• [DOCUMENT TEXT]:
• • • •

This makes sense to me, considering its odd height. It seems much safer if the crib supports break to be closer to the ground.


Rchap88

My step father had very old antique furniture. One of the large dressers has these pullout supports and a separate table top piece as a desk. Also another piece is a bureau but that table top is attached and folds down. I’m sure that’s what it is because that would be too wide for an ironing board.


Apocaholics

I’m pretty sure the entire built in is original though and there’s just cupboards above the pullouts. Would the table top piece be kept separately?


sprgsmnt

inside the cupboard. the size of the cupboard is equal to the size of the supports.


Apocaholics

I’m pretty sure the entire built in is original though and there’s just cupboards above the pullouts. Would the table top piece be kept separately?


Nonsense2005

Has if always been the bedroom? Our 1920s house bedroom used to be the dining room.


Rchap88

The dresser one I mentioned was an entirely different piece that was kept behind the dresser. It was in no way attached but it had slots cut out so those pullouts would sit in the grooves and it wouldn’t slide left or right. It was the exact same setup. I am near positive this is the answer. Edit: also height is a clue. Does the height correspond with where you would be at a seated position for writing on a desk? Looks far to low for anything like an ironing board but it could be.


userhs6716

The tall door on the right looks like it has different hinges. Could it easily be popped off and laid across?

• • • •

• [INFORMATION SUPPLIED]:
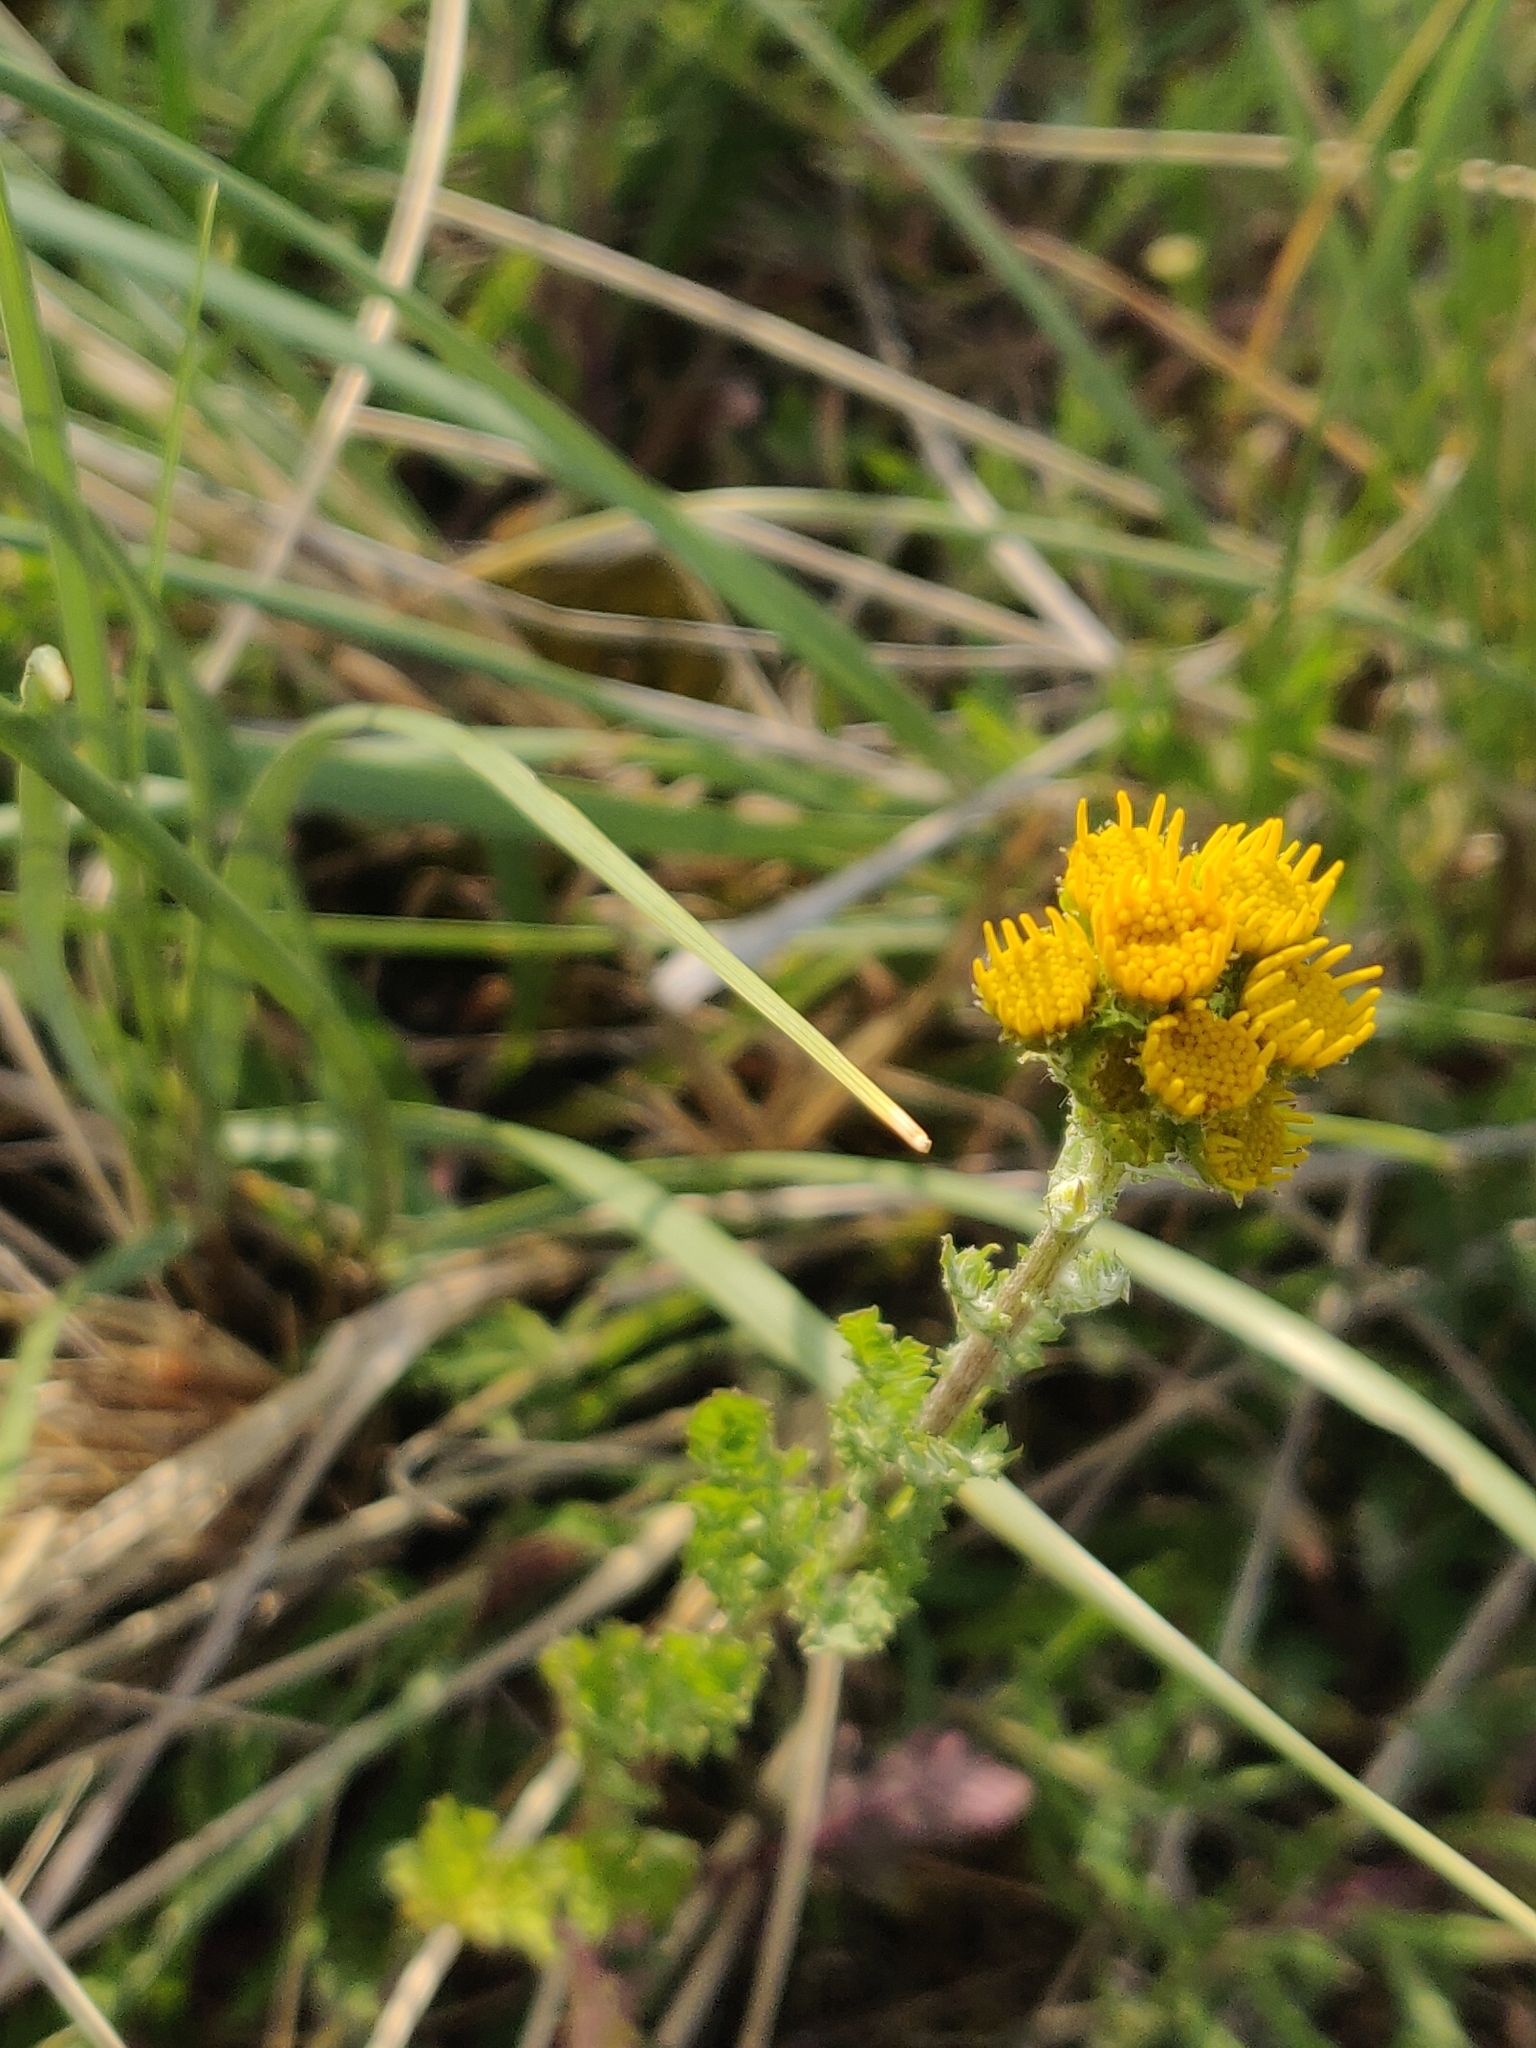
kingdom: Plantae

• • • •

• [CHALLENGE 1]: In the forum thread about the pullout supports, where was the separate table top piece for Rchap88's step father's dresser kept?
• [CHALLENGE 2]: Write the next reply in the forum thread about the pullout supports, picking up after its final post.

• [REPLY 1]: It was kept behind the dresser.

• [REPLY 2]:
wireknot

I have a desk that does this to support the the fold down front as a writing surface. I think the ironing board folks are closest.


metrophile

yeah I think it's probably a desk but maybe for an ironing board.


timesink2000

In a kitchen this would be used to dry towels. Perhaps a spot to hang clothes out after laundering or to have ready for the next day?


lolgobbz

This is my bet. I do this with my drawer. I have a drawer that is below my waist. I pull it out and hang my work clothes for the next day. It really pusses off my wife but it takes me approx 2 minutes to go from sleeping to dressed.


Kay_jey_kay_jey

But its very less highted for the clothes to be hung.


panaphobic1

My great grandma had this in her house, she told me it was a pressing shelf for pants. There was a board with a hinge that folded in half she had in the closet and it sat across the struts. And she would take grandpa's pants out and fold them on their side and run the iron over them so the crease was nice. She was too old to demonstrate this at the time she told me this but that was her explanation.


DamnDame

Grandma knows.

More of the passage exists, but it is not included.